● **EXERCISE DESCRIPTION**
A single number is needed: how many lines of the data below contain "nicht".

● **PROVIDED MATERIAL**
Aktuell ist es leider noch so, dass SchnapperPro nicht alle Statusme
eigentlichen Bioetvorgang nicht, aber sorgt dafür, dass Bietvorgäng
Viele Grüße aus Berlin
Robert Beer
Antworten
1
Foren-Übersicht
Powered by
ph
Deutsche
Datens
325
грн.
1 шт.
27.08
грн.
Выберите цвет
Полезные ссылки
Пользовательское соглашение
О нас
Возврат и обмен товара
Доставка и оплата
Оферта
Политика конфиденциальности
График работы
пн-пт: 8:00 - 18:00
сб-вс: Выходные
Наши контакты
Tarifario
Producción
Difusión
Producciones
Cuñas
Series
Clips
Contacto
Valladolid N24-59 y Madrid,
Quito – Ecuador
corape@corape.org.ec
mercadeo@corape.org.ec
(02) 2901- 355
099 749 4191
* * *
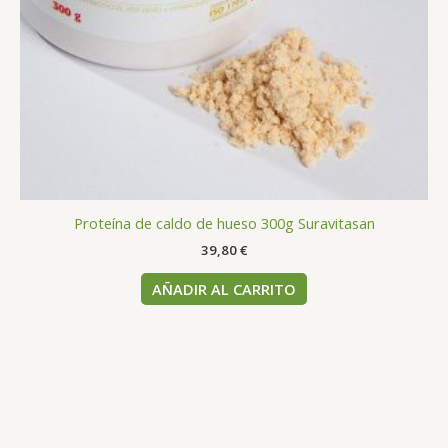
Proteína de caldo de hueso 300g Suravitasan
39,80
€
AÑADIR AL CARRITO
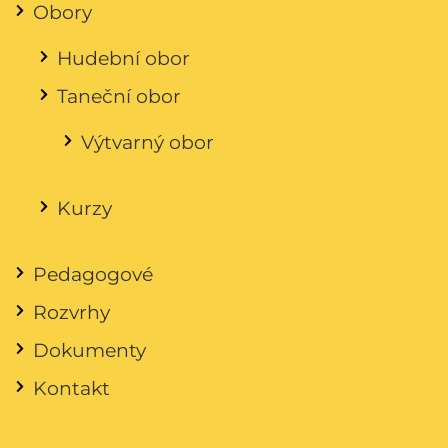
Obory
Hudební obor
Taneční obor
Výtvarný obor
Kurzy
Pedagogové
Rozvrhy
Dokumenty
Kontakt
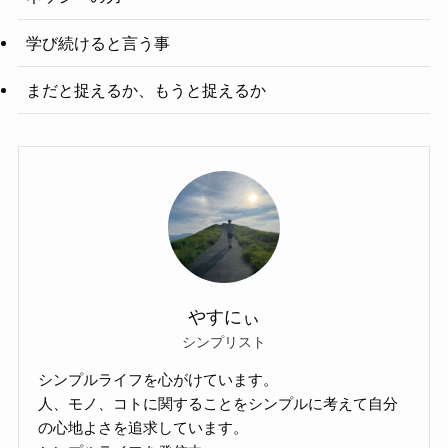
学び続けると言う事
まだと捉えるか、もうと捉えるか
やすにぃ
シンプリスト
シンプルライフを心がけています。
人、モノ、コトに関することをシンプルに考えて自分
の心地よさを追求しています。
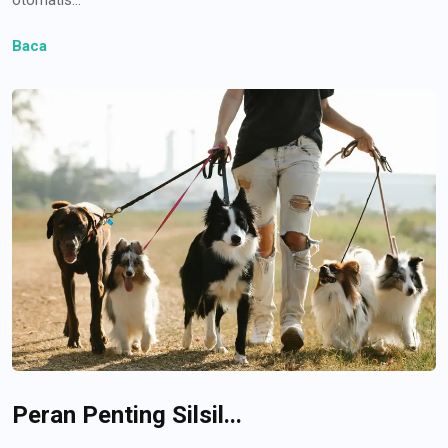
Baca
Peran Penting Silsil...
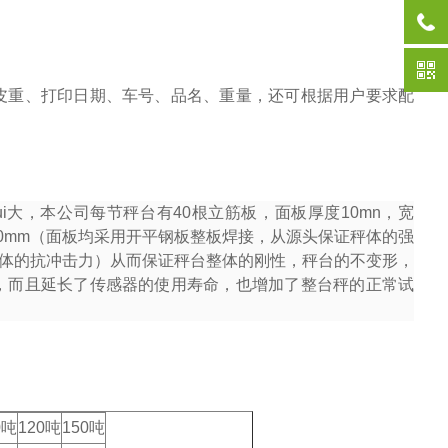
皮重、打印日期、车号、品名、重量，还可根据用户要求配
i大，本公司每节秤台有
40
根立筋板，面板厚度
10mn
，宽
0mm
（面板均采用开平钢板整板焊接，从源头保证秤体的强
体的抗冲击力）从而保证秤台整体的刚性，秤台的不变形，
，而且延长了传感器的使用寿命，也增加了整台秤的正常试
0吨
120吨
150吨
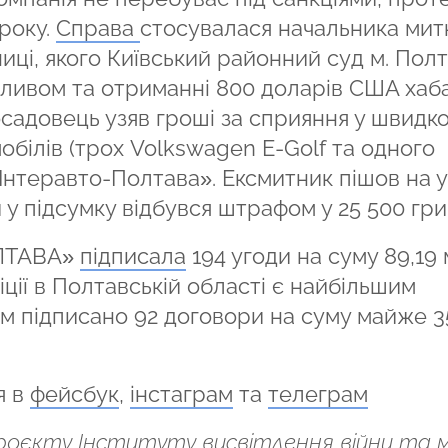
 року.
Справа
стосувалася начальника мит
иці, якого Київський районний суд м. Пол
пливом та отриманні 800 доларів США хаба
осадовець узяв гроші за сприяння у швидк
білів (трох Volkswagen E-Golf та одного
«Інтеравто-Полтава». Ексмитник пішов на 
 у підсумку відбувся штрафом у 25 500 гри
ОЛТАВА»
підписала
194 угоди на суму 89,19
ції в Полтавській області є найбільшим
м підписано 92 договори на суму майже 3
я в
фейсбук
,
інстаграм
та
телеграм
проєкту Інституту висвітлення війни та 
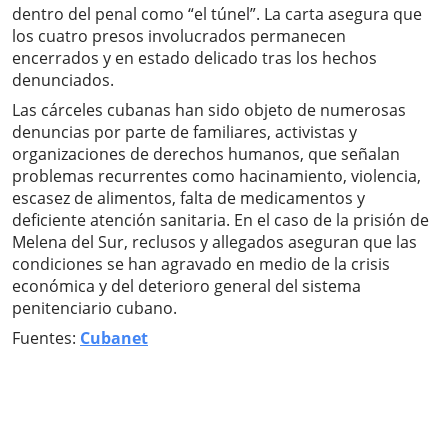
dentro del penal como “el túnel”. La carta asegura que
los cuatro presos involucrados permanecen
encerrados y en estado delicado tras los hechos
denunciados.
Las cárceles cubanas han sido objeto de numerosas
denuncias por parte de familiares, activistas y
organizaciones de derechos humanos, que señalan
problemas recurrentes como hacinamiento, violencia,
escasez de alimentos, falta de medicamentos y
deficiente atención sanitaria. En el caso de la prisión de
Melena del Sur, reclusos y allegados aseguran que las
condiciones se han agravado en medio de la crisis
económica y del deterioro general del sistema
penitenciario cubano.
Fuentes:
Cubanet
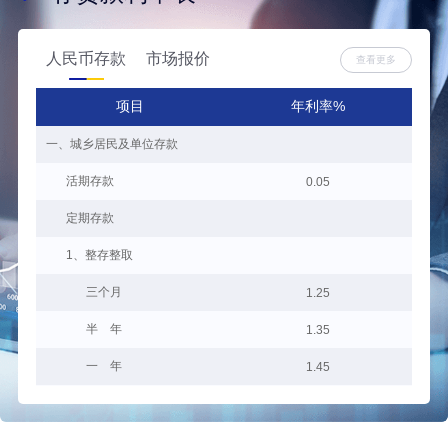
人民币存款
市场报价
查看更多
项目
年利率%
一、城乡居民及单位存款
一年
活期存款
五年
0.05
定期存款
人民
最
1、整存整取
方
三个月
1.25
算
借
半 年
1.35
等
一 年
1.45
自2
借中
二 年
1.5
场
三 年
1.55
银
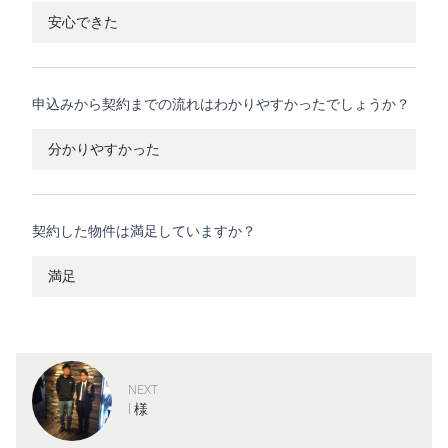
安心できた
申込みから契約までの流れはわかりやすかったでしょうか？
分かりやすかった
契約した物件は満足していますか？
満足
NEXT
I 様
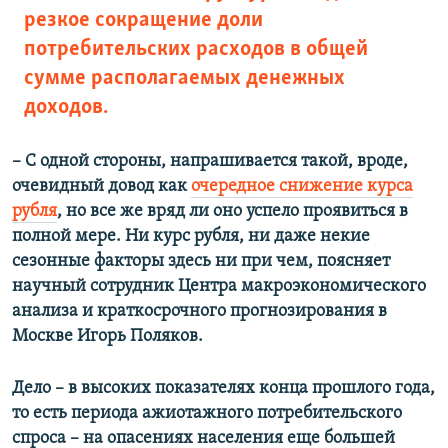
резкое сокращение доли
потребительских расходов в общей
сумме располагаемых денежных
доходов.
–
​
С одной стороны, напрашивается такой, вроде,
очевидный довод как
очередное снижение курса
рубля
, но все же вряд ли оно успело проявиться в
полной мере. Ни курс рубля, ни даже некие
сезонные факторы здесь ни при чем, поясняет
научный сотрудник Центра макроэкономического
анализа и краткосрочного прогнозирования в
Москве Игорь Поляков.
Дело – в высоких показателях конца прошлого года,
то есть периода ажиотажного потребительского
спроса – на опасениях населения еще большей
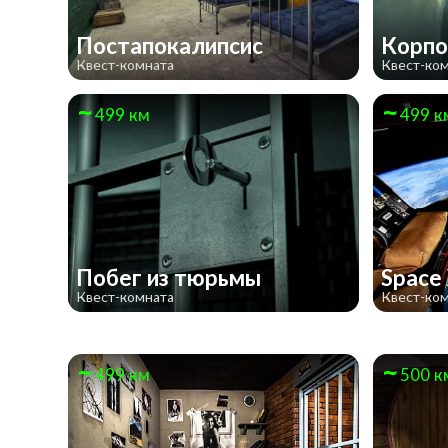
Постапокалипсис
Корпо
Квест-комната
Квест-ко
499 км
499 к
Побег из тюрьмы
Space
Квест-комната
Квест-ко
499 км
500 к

● **FINISHED EXERCISE**
2